Seulement, les mesures mises en place pour arrimer les besoins spécifiques des entreprises à l’immigration ne sont pas celles qui ont attiré le plus. En effet, 59 820 personnes sont arrivées via le Programme des travailleurs étrangers temporaires (PTET), contre 107 615 venues grâce au Programme de mobilité internationale (PMI), qui intéresse plutôt des travailleurs qualifiés sans forcément correspondre à l’économie (en dehors bien sûr de professions admissibles au traitement simplifié). Ce sont cependant des personnes ayant de hautes compétences qui permettent au Québec de se démarquer à l’international.
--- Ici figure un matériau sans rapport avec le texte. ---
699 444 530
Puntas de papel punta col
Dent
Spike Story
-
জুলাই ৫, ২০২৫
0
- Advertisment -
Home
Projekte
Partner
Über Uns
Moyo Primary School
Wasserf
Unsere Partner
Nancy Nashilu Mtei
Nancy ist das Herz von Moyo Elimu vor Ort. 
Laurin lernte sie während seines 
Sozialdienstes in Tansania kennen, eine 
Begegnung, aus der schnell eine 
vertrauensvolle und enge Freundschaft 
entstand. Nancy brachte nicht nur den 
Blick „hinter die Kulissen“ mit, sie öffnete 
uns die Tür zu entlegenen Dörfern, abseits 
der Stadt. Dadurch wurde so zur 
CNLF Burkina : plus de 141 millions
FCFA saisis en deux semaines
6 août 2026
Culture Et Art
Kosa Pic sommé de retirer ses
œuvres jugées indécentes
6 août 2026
Presque la moitié d’entre elles sont des diplômés canadiens qui souhaitaient travailler au Québec. Autant de personnes qui remplissent tous les critères pour obtenir la résidence permanente et s’intégrer au mieux dans la province. En 2023, les détenteurs d’un permis grâce au PMI représentaient 75 % des personnes ayant obtenu la résidence permanente à partir d’un statut temporaire au Québec.
Des lacunes en santé et dans la construction
Cependant, le rapport pointe du doigt qu’en dépit de cette hausse, les secteurs de la construction, du social et de la santé demeurent en difficulté. Par exemple, le PTET est peu utilisé dans la santé, alors que l’agriculture y a fortement recours (23 % des permis en 2023 sont dans ce secteur) ou la manufacture.
Des lacunes qui peuvent s’expliquer par « une réglementation plus complexe et contraignante qui entrave le recrutement de travailleurs étrangers et la reconnaissance de leurs compétences », selon le rapport. Car la situation est pire au Québec qu’en Colombie-Britannique ou en Ontario dans le secteur de la construction par exemple.
L’IDQ n’établit pas de seuil optimal l’économie du Québec, mais constate qu’une hausse de l’immigration n’amène pas nécessairement une hausse du niveau de vie collectif.
Pistes de réflexion
Face à ces enjeux, les auteurs du rapport proposent des idées pour des « politiques d’immigration plus cohérentes ».
Parmi elles, citons les suivantes :
- Mieux anticiper et encadrer l’immigration temporaire. Plus que de fixer des seuils pour l’immigration permanente, il est recommandé de mieux coordonner les différents programmes. Aligner les deux formes d’immigration.
- Mieux intégrer le tremplin entre permis temporaire et résidence permanente, qui n’est pas toujours simple actuellement.
- Mieux arrimer les profils aux secteurs en difficulté, comme la santé et la construction, et surtout aux besoins à long terme du Québec.
- Disposer de meilleures données sur les immigrants temporaires pour améliorer les analyses et mieux prévoir l’immigration.